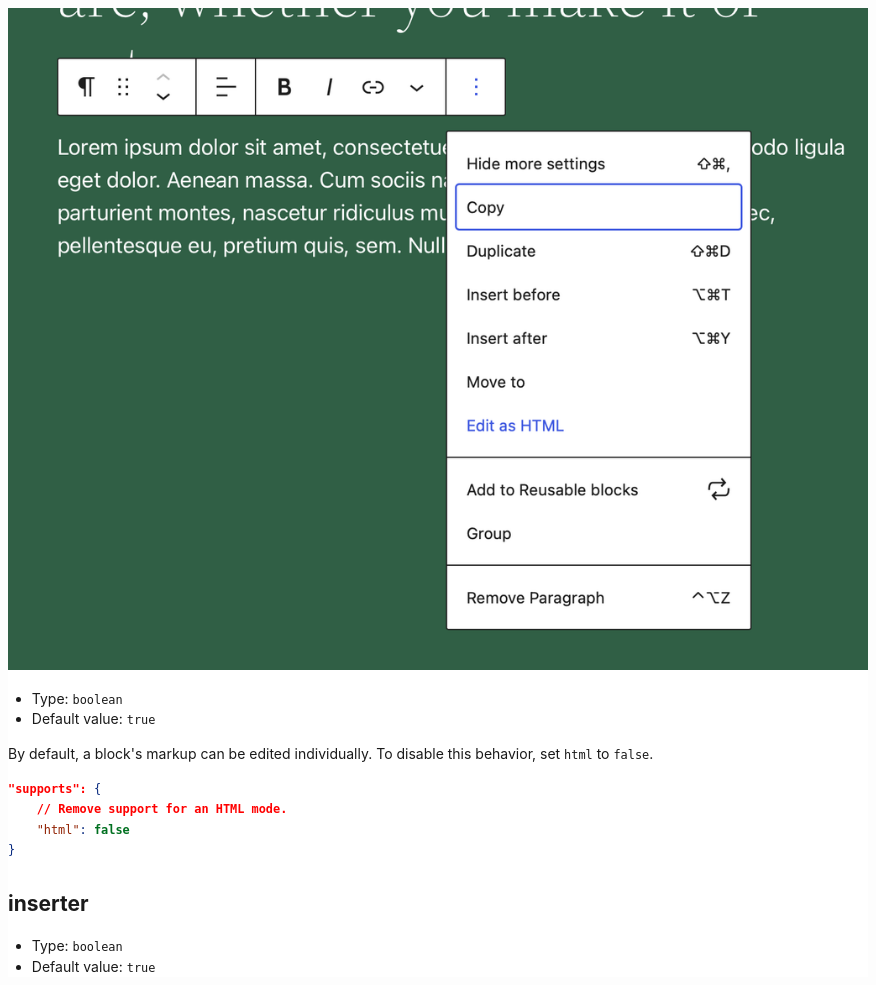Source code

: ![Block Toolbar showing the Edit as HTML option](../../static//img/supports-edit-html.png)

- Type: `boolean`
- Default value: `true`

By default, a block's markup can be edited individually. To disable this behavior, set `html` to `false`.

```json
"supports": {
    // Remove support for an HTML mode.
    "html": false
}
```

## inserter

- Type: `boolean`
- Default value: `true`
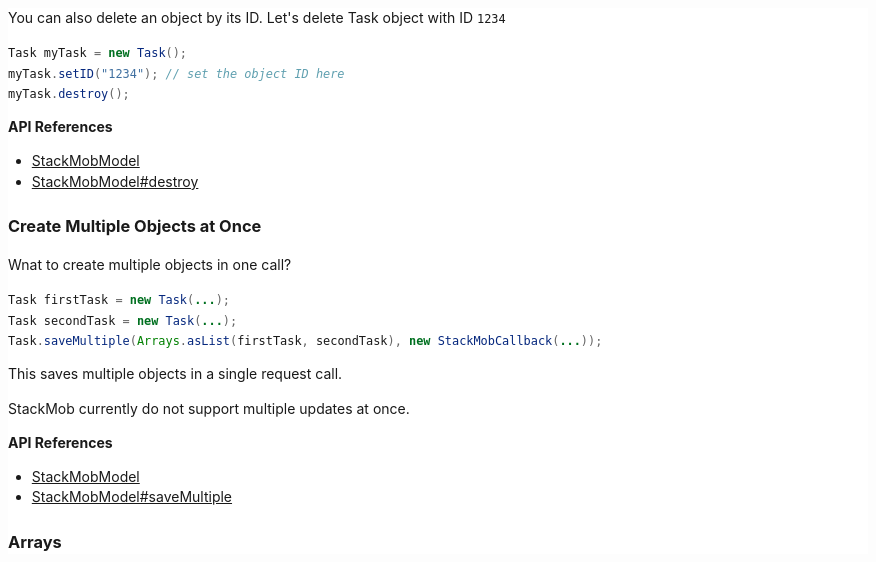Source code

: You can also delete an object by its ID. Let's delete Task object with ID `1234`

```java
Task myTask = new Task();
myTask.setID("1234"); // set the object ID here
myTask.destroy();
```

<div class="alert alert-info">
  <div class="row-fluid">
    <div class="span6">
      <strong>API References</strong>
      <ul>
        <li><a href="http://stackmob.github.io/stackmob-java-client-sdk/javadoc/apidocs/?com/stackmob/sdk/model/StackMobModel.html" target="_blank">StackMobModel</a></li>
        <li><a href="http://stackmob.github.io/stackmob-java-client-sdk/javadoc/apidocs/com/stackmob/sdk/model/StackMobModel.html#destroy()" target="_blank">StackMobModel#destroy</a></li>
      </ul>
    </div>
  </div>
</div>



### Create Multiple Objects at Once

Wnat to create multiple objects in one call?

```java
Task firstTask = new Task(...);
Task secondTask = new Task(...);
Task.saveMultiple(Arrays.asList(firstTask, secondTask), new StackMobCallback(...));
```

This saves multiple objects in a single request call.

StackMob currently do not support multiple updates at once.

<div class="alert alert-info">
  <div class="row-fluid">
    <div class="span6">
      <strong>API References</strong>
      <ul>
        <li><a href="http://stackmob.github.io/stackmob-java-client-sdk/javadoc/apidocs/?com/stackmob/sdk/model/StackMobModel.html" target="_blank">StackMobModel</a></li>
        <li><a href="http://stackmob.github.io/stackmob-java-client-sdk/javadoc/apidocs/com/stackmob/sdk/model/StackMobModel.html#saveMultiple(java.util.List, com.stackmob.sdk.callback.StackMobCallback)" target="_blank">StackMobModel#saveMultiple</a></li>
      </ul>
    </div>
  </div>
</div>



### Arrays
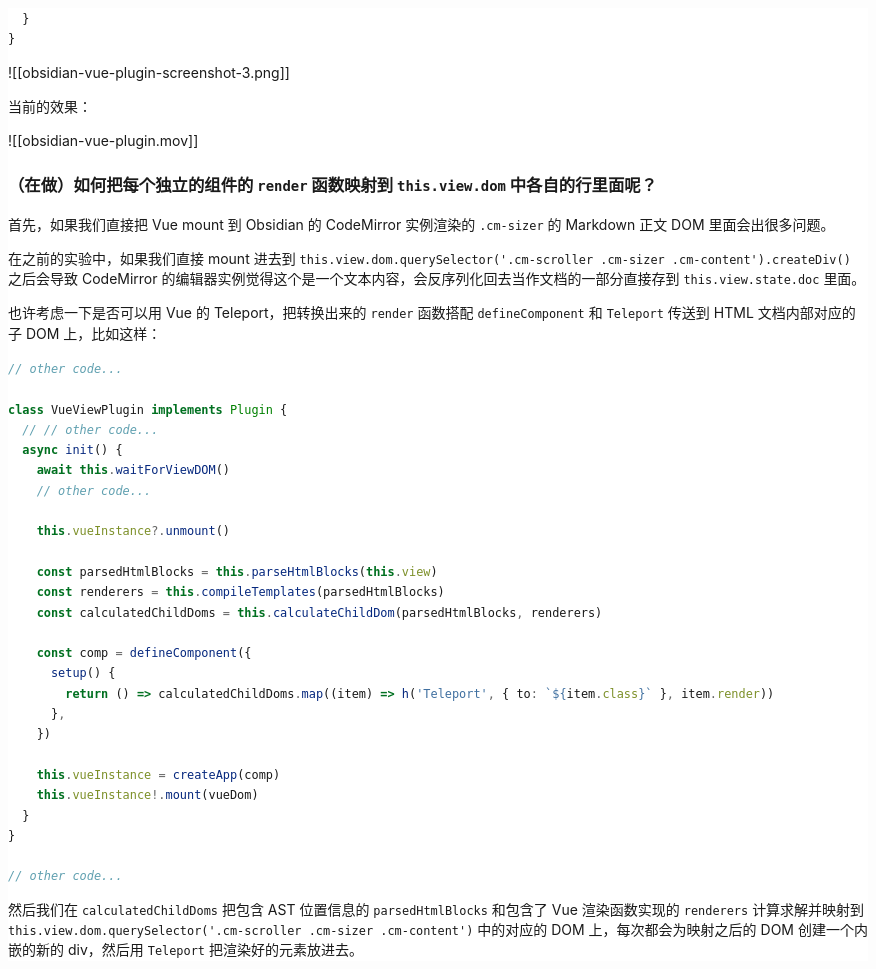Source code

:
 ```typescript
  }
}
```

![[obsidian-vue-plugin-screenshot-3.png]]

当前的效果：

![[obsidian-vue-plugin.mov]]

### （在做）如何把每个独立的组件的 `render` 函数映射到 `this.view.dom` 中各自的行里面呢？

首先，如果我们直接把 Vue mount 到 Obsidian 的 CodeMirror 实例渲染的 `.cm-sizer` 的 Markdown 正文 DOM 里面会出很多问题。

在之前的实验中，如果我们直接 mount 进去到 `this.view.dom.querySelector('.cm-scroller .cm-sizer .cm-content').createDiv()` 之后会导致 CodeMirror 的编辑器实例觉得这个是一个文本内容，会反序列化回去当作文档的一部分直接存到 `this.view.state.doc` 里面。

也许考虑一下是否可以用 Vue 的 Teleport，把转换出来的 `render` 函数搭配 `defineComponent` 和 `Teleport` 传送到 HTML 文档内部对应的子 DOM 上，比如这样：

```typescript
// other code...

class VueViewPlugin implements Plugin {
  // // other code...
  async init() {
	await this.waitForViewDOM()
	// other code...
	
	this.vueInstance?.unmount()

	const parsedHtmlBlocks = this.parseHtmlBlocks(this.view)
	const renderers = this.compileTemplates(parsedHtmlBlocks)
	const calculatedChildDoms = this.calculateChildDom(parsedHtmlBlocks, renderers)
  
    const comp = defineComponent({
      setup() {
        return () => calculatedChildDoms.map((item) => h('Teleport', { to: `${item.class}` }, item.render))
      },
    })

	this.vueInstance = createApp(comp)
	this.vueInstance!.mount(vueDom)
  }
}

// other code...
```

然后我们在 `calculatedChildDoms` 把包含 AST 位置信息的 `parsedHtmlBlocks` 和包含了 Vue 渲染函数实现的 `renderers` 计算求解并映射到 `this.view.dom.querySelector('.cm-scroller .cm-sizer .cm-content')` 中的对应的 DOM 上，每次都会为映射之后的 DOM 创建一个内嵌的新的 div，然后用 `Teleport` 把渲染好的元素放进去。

....................

= WHAT YOU SHOULD DO =
Output the data exactly as it is, with the pictures dropped.

= ANSWER BOX =
Source code

: ![Block Toolbar showing the Edit as HTML option](../../static//img/supports-edit-html.png)

- Type: `boolean`
- Default value: `true`

By default, a block's markup can be edited individually. To disable this behavior, set `html` to `false`.

```json
"supports": {
    // Remove support for an HTML mode.
    "html": false
}
```

## inserter

- Type: `boolean`
- Default value: `true`
Source code

: You can also delete an object by its ID. Let's delete Task object with ID `1234`

```java
Task myTask = new Task();
myTask.setID("1234"); // set the object ID here
myTask.destroy();
```

<div class="alert alert-info">
  <div class="row-fluid">
    <div class="span6">
      <strong>API References</strong>
      <ul>
        <li><a href="http://stackmob.github.io/stackmob-java-client-sdk/javadoc/apidocs/?com/stackmob/sdk/model/StackMobModel.html" target="_blank">StackMobModel</a></li>
        <li><a href="http://stackmob.github.io/stackmob-java-client-sdk/javadoc/apidocs/com/stackmob/sdk/model/StackMobModel.html#destroy()" target="_blank">StackMobModel#destroy</a></li>
      </ul>
    </div>
  </div>
</div>



### Create Multiple Objects at Once

Wnat to create multiple objects in one call?

```java
Task firstTask = new Task(...);
Task secondTask = new Task(...);
Task.saveMultiple(Arrays.asList(firstTask, secondTask), new StackMobCallback(...));
```

This saves multiple objects in a single request call.

StackMob currently do not support multiple updates at once.

<div class="alert alert-info">
  <div class="row-fluid">
    <div class="span6">
      <strong>API References</strong>
      <ul>
        <li><a href="http://stackmob.github.io/stackmob-java-client-sdk/javadoc/apidocs/?com/stackmob/sdk/model/StackMobModel.html" target="_blank">StackMobModel</a></li>
        <li><a href="http://stackmob.github.io/stackmob-java-client-sdk/javadoc/apidocs/com/stackmob/sdk/model/StackMobModel.html#saveMultiple(java.util.List, com.stackmob.sdk.callback.StackMobCallback)" target="_blank">StackMobModel#saveMultiple</a></li>
      </ul>
    </div>
  </div>
</div>



### Arrays
Source code

:
 ```typescript
  }
}
```

![[obsidian-vue-plugin-screenshot-3.png]]

当前的效果：

![[obsidian-vue-plugin.mov]]

### （在做）如何把每个独立的组件的 `render` 函数映射到 `this.view.dom` 中各自的行里面呢？

首先，如果我们直接把 Vue mount 到 Obsidian 的 CodeMirror 实例渲染的 `.cm-sizer` 的 Markdown 正文 DOM 里面会出很多问题。

在之前的实验中，如果我们直接 mount 进去到 `this.view.dom.querySelector('.cm-scroller .cm-sizer .cm-content').createDiv()` 之后会导致 CodeMirror 的编辑器实例觉得这个是一个文本内容，会反序列化回去当作文档的一部分直接存到 `this.view.state.doc` 里面。

也许考虑一下是否可以用 Vue 的 Teleport，把转换出来的 `render` 函数搭配 `defineComponent` 和 `Teleport` 传送到 HTML 文档内部对应的子 DOM 上，比如这样：

```typescript
// other code...

class VueViewPlugin implements Plugin {
  // // other code...
  async init() {
	await this.waitForViewDOM()
	// other code...
	
	this.vueInstance?.unmount()

	const parsedHtmlBlocks = this.parseHtmlBlocks(this.view)
	const renderers = this.compileTemplates(parsedHtmlBlocks)
	const calculatedChildDoms = this.calculateChildDom(parsedHtmlBlocks, renderers)
  
    const comp = defineComponent({
      setup() {
        return () => calculatedChildDoms.map((item) => h('Teleport', { to: `${item.class}` }, item.render))
      },
    })

	this.vueInstance = createApp(comp)
	this.vueInstance!.mount(vueDom)
  }
}

// other code...
```

然后我们在 `calculatedChildDoms` 把包含 AST 位置信息的 `parsedHtmlBlocks` 和包含了 Vue 渲染函数实现的 `renderers` 计算求解并映射到 `this.view.dom.querySelector('.cm-scroller .cm-sizer .cm-content')` 中的对应的 DOM 上，每次都会为映射之后的 DOM 创建一个内嵌的新的 div，然后用 `Teleport` 把渲染好的元素放进去。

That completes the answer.